PETERSBURG, Va. (WRIC) — Less than halfway through the year, the City of Petersburg has been the site of nearly 40 reported shooting incidents, according to crime data released by the police department.

In the week following a unanimous City Council vote to extend Petersburg’s curfew for minors to help address the spike in gun violence, local leaders, community members, law enforcement officers and students met Monday night for a roundtable discussion on how to move forward and curtail the shootings.

Students, like Petersburg High School senior Tylik Lawrence, said that there was a need for increased social opportunities in more positive environments for the city’s youth.

“I think we need more extracurricular programs for the kids, things like recreation centers, places for kids to go to play basketball, football,” Lawrence, a student-athlete himself, said. “They outside doing stuff they ain’t supposed to ’cause there ain’t really nothing else to do. So I just feel like we need more places to go as kids to have fun, stay out of trouble.”

Interim City Manager Kenneth Miller stated that the city would be investing hundreds of thousands of dollars in the fiscal year 2022-23 in programs for young people — $590,000 for Parks and Leisure; $97,000 for museums; $130,000 to hire and educate 30 students from Blandford Academy to intern with the city.

Police Chief Travis Christian also noted that, of the city’s seven homicides in 2022, one of them claimed the life of an individual under the age of 18.

“We quickly want to say that our kids is our problems. Our kids are not real problems in our city. We have some young adults, grown adults that are problems,” he said. “You think about our children and how they grow up. They’re following what they see, and if we expect our city to do better and change, as adults, we got to do a little better, too.”
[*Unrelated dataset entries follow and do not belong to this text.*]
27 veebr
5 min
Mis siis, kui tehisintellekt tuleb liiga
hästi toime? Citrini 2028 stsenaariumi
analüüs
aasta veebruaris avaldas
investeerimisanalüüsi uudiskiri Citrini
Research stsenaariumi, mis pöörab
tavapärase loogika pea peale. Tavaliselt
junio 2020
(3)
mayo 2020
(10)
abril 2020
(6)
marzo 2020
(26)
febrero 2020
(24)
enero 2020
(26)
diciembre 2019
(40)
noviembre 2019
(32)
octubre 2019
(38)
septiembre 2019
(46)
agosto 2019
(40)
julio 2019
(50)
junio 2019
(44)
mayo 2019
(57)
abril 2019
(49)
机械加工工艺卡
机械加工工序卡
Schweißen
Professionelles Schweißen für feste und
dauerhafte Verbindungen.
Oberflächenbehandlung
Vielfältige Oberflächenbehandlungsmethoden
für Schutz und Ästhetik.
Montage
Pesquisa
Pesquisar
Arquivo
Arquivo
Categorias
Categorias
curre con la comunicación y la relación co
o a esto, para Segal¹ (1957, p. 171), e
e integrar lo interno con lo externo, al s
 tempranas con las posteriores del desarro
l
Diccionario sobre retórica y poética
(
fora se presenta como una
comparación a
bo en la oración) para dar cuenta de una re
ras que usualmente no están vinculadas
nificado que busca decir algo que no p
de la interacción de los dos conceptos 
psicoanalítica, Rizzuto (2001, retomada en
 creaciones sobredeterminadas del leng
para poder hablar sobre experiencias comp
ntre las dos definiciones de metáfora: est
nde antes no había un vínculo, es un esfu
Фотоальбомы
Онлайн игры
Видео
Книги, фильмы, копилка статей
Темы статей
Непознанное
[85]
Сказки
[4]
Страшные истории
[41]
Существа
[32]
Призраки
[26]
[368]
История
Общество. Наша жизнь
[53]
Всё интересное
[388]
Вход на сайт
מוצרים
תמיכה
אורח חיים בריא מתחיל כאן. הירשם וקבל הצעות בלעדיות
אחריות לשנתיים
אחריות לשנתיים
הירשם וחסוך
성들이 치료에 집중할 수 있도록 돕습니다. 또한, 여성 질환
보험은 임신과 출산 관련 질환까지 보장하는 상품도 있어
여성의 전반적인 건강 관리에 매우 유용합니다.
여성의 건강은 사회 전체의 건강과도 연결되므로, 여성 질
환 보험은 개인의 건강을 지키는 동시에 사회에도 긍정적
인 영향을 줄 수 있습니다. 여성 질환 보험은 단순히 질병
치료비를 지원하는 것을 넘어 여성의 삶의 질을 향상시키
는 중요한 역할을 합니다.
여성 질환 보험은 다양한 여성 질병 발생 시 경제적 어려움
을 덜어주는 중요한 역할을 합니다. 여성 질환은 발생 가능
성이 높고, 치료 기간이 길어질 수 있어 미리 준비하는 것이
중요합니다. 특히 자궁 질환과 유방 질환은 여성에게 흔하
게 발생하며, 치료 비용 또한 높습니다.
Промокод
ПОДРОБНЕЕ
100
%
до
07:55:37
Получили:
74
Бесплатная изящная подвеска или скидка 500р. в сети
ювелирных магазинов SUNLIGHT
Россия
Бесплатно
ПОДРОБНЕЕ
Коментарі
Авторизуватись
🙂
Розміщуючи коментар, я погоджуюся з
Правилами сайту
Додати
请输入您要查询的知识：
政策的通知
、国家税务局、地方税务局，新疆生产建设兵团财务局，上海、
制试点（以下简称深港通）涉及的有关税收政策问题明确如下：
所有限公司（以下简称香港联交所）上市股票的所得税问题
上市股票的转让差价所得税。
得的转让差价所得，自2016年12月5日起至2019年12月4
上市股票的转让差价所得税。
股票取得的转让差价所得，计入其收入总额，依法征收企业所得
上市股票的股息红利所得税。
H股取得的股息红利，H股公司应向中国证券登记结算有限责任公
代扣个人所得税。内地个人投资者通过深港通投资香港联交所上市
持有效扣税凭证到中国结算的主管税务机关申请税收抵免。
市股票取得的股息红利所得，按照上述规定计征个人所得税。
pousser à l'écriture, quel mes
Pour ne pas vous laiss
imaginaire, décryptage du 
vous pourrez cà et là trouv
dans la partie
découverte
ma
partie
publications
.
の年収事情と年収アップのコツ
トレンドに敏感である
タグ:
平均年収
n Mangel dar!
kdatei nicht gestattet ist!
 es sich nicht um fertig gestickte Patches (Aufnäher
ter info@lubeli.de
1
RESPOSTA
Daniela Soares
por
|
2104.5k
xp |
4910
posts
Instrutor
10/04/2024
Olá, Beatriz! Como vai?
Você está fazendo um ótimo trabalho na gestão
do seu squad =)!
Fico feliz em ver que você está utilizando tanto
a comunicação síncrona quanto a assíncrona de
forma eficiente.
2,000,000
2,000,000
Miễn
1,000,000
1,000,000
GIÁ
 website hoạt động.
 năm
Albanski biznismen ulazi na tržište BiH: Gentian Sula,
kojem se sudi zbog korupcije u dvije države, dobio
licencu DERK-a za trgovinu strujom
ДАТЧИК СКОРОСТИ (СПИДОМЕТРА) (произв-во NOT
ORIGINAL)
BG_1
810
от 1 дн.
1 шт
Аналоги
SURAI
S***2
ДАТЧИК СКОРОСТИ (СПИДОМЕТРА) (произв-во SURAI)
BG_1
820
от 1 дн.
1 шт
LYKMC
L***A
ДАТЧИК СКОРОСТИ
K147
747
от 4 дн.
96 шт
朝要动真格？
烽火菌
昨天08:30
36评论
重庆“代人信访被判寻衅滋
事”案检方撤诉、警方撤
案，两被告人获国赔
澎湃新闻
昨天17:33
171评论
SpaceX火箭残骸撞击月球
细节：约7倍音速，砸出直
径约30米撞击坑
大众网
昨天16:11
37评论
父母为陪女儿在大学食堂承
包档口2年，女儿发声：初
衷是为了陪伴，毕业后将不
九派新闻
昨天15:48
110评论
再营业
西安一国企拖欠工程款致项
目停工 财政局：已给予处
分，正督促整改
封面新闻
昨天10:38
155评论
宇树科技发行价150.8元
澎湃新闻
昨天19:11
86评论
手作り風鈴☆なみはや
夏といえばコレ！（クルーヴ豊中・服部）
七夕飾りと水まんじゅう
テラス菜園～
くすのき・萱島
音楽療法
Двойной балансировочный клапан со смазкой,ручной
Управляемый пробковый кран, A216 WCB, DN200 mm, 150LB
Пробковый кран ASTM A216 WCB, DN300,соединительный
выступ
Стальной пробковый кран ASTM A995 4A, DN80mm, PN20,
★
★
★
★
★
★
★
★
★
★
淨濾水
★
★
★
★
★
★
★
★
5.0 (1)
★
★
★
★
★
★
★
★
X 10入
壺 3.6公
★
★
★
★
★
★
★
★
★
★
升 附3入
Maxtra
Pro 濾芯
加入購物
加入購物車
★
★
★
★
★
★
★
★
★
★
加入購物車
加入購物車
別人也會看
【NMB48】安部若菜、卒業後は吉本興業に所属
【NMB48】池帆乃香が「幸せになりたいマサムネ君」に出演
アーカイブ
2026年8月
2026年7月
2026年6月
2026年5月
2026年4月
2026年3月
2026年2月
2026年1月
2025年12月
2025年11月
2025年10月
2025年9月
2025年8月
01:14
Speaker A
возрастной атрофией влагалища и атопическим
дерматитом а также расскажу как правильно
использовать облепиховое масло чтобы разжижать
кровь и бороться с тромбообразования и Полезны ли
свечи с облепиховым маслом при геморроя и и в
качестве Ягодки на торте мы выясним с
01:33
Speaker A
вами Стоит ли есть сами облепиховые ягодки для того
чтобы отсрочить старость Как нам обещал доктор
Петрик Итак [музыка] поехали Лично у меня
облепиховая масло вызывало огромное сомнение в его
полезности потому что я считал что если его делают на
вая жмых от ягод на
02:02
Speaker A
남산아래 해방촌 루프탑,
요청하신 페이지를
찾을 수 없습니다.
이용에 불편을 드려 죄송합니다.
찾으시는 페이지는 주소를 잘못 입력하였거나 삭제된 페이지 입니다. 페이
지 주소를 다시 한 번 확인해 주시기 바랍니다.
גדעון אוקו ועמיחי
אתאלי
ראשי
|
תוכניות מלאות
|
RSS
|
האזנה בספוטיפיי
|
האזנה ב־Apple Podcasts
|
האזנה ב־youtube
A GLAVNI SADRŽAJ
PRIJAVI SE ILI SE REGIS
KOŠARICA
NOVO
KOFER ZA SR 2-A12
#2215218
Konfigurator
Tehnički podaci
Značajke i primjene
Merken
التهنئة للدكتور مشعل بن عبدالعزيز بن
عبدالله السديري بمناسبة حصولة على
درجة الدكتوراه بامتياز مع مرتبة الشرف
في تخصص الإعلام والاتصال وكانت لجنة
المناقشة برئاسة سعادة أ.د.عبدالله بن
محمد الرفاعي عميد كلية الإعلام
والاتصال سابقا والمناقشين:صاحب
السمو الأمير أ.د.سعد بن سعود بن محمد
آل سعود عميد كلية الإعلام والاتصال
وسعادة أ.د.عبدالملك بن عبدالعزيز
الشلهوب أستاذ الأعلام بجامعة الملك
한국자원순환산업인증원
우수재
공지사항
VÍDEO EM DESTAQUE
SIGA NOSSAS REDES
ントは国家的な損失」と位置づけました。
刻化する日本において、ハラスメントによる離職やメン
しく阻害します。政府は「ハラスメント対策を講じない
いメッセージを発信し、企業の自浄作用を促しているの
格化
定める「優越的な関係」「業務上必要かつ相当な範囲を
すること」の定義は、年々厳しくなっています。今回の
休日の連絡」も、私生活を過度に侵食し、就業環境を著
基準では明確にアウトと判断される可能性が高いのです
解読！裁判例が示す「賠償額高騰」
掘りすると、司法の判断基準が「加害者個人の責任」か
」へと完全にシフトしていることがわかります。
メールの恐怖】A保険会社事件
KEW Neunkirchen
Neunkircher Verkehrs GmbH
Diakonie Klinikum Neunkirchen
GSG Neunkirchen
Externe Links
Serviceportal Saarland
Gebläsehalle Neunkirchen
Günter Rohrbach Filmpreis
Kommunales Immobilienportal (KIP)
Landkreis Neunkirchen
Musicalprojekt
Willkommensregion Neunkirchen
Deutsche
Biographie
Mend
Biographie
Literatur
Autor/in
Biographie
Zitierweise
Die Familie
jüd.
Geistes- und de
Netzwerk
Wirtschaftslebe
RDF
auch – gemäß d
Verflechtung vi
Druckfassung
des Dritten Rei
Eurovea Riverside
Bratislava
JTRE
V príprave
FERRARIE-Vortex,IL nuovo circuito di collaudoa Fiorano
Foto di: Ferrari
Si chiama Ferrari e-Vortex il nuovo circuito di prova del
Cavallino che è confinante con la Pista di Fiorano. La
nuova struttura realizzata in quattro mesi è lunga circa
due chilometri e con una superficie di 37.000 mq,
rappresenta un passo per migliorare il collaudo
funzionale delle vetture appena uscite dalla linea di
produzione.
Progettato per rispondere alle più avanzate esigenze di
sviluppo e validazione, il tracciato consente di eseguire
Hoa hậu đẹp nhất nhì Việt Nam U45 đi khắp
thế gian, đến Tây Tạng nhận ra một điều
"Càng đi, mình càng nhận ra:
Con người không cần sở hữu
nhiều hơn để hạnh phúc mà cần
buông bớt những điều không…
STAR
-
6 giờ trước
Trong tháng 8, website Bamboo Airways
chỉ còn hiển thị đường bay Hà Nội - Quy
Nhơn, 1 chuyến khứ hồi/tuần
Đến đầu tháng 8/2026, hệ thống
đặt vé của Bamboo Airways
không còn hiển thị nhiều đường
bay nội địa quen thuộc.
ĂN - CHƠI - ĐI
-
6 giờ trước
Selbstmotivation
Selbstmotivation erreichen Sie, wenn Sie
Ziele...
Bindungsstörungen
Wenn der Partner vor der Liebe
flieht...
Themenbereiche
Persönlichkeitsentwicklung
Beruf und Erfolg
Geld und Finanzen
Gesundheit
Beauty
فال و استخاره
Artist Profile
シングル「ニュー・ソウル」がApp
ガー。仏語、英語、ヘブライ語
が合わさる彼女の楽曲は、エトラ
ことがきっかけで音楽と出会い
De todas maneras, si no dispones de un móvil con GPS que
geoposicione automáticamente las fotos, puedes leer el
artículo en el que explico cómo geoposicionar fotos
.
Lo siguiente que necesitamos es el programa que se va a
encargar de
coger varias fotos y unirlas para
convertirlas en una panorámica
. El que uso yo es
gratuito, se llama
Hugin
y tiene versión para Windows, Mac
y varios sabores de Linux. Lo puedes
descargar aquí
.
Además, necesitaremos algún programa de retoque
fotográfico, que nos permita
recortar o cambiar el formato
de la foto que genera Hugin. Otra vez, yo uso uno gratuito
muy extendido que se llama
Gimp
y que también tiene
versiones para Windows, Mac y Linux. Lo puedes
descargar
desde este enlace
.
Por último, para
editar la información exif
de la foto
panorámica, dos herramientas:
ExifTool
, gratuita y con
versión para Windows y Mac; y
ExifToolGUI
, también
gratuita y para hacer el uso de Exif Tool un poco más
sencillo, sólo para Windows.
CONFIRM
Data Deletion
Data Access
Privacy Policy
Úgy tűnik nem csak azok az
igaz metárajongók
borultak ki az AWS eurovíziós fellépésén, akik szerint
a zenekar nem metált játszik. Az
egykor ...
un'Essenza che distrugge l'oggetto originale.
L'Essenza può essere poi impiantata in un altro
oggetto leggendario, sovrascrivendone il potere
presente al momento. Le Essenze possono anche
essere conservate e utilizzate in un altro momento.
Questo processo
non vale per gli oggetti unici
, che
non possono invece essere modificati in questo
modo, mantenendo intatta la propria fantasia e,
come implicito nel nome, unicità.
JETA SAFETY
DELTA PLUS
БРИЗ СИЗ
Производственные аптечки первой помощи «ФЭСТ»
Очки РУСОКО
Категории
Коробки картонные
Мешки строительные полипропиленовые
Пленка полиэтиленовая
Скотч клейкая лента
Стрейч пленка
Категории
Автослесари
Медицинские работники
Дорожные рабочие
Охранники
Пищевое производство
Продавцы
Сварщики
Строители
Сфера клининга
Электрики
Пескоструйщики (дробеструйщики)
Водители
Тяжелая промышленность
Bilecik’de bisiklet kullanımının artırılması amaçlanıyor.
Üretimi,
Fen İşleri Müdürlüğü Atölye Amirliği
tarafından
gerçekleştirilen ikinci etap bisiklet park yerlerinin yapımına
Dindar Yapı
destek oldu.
Noting what Chief Christian said about young adults being impacted by gun violence, as opposed to minors, who are impacted by the city’s curfew, Sean Miller with the Boys and Girls Club said that the organization’s programs would be shifting focus.

“Traditionally, [the] Boys and Girls Club serves kids 6 to 18 years old. We have made a shift, and we’re starting to pay more attention to that middle school and high school population,” Miller said. “We’re starting to look at our alumni, as well, because they need a network they can plug into. So how can we serve as a conduit to give them access to some things?”